Nice to Meet Me

Connecting with others who share my name made me look at myself in a different light.

It started six months ago with a friend request to a stranger who bore my name. This other Jesse Hughey and I had no mutual Facebook acquaintances among our collective 1,572 friends, and I knew of no family members who lived in his home state of Alaska or his current city, Seattle, or anywhere in the Pacific Northwest. I lived in Dallas and was about a decade older—or a lifetime older, if I accounted for the vitality that parenting has sapped from me over the past 21 years. From how we each looked in photographs, nobody would peg us for relatives. Still, I thought, we didn’t look terribly dissimilar if you compared our eyes and noses. Then again, you’ll start to see yourself in anyone if you look long enough.

I’d been aware of the Seattle Jesse Hughey for more than a decade. Ours was an uncommon enough name that he was the only other one I found on MySpace when I signed up. Like me, he wrote songs and played guitar, but he also sang, whereas I was content to let others handle vocals, and it was obvious he was a more serious aspiring rock star. Back then he lived in Oregon, but his band’s name, Jack Ruby Presents, referred to the first thing that comes to mind when most people think of Dallas.

From what I gleaned, we went through similar phases in music tastes, clothing, grooming, and politics. We both played in bands that featured banjos a few years before groups following the Mumford & Sons template made the twangy instrument seem ubiquitous. And if you would expect two 21st-century folk-rock dudes to go through extended periods of plaid-wearing, facial-hairing, and earnest political post-sharing, you won’t be shocked to learn we both did those things too.

After years of not acknowledging him, I reached out to the Seattle Jesse in January, at a time when names were on my mind. My wife and I were trying to have a child, and every conversation about it included a discussion about names. None sounded right. During one conversation, Emily, my wife, asked if I had any desire to go with Jesse Jr. if we had a son.

“Of course not,” I said reflexively. Why start a new life with a hand-me-down name? But as we rejected idea after idea, I reconsidered. There was nothing wrong with the name. I’d always liked it.
+ + + +
→ THE TASKS
[1] What was the name of the other Jesse Hughey's band, according to the name essay?
[2] Rewrite the name essay between "Connecting with others" and "look long enough.", inclusive, with "Alaska" changed to "Montana".
[3] Please write the next part of the name essay, picking up right after its final sentence.
The rows after this point are separate material and not part of the name essay.

Records drawn from a data collection
+ + + +
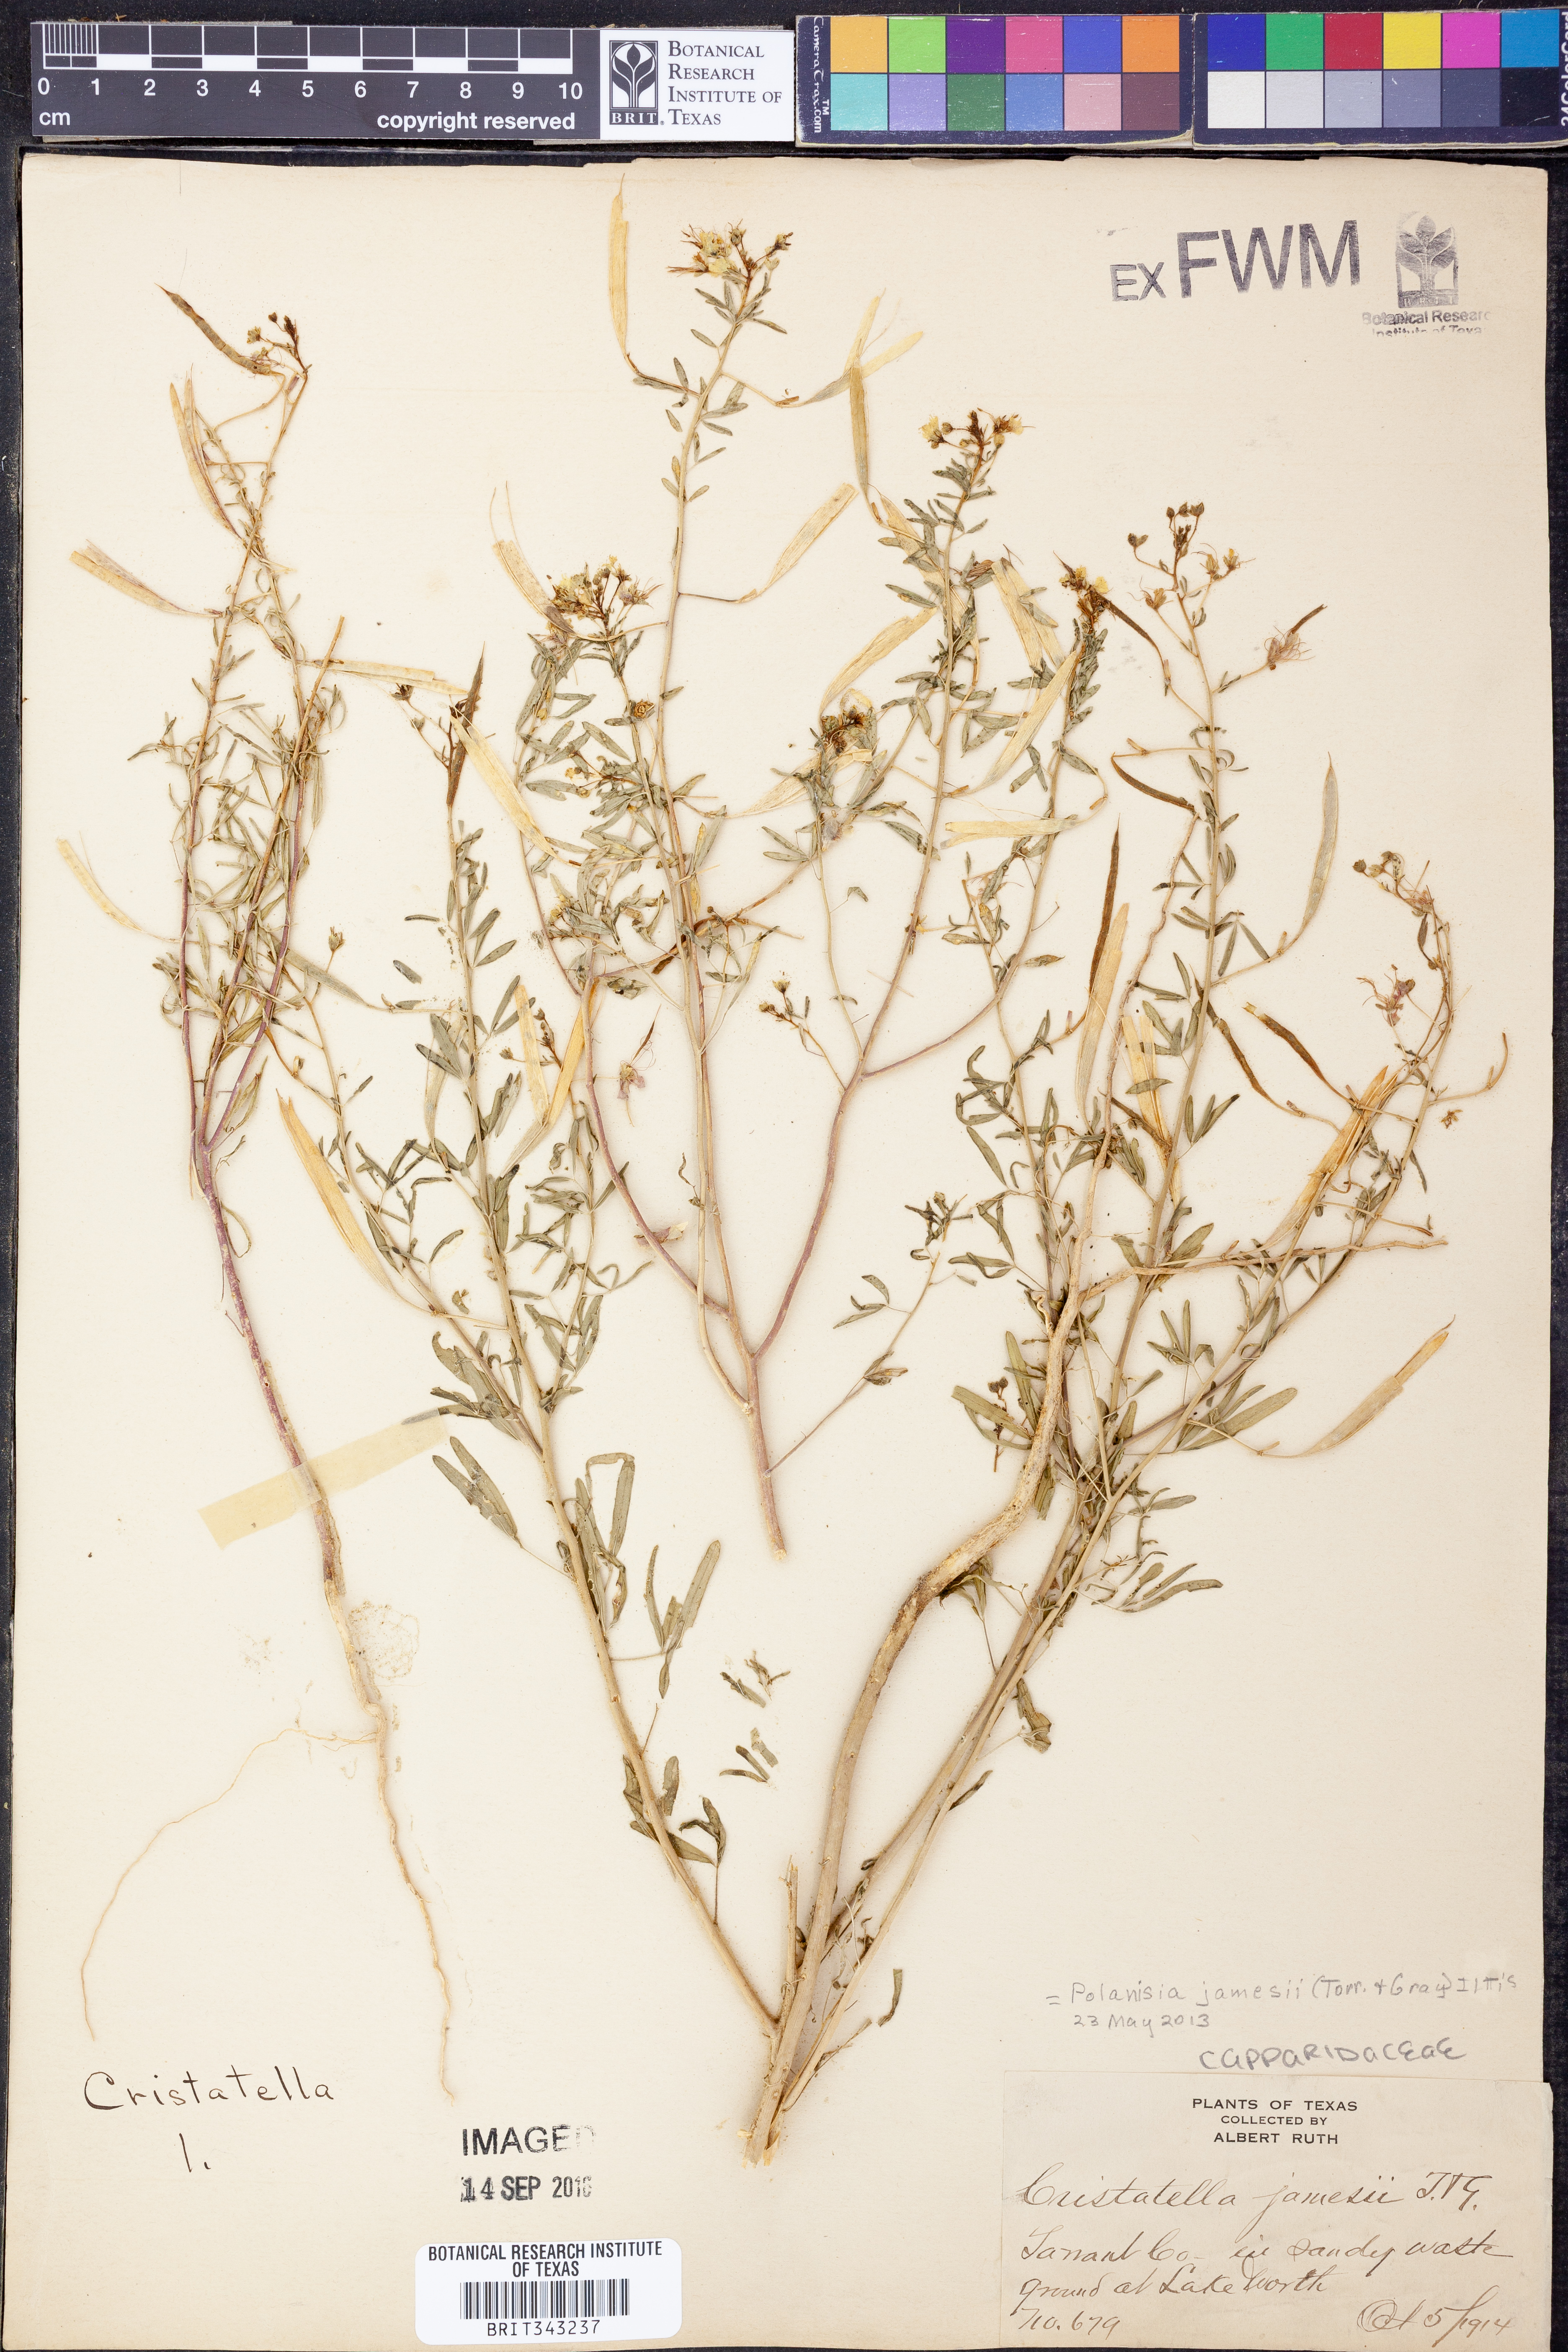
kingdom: Plantae
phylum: Tracheophyta
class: Magnoliopsida
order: Brassicales
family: Cleomaceae
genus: Polanisia
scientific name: Polanisia jamesii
+ + + +
→ ANSWERS PER TASK
[1] Jack Ruby Presents

[2]
Connecting with others who share my name made me look at myself in a different light.

It started six months ago with a friend request to a stranger who bore my name. This other Jesse Hughey and I had no mutual Facebook acquaintances among our collective 1,572 friends, and I knew of no family members who lived in his home state of Montana or his current city, Seattle, or anywhere in the Pacific Northwest. I lived in Dallas and was about a decade older—or a lifetime older, if I accounted for the vitality that parenting has sapped from me over the past 21 years. From how we each looked in photographs, nobody would peg us for relatives. Still, I thought, we didn’t look terribly dissimilar if you compared our eyes and noses. Then again, you’ll start to see yourself in anyone if you look long enough.

[3]
It made me think of the Jesse Hughey in Seattle. If he had so many similarities to me, maybe others did too. I set out to find as many other Jesse Hugheys as I could on Facebook, Twitter, and Instagram, hoping to dig up strange coincidences, those uncanny revelations that give you goose bumps, like when you talk with a stranger in an airport and discover that you once lived on the same street or have a mutual friend, and it makes the world seem just a bit smaller. I wondered how much, if at all, our lives had been guided by this particular combination of vowels and consonants.

On a Thursday afternoon, I overcame my reluctance to be seen as a cyberstalking crackpot and clicked “Add Friend.” As I waited for Seattle Jesse’s response, I scanned the profiles of the other Jesse Hugheys on the platform. Some seemed to have odd things in common with me. Others could have been from another planet.

One had a wispy beard and sported a nose ring in the same nostril on which I still had a scar from a youthful piercing. A sous chef, he could have been me had I become serious about my off-and-on kitchen and service industry employment in my early 20s. (I’m now 40.) Another Jesse featured a profile picture of a young man with two black eyes, a split lip, and various facial abrasions. The pic was from April 2014, a few months after I’d been on the losing end of a donnybrook that left me looking about the same. A third bragged, in all-caps, about juggling four romantic relationships. His last status update was eight years ago. Perhaps he matured out of treating women that way, or at least stopped using all-caps.

I imagined him as me in a parallel universe where I focused on creative pursuits in my 20s.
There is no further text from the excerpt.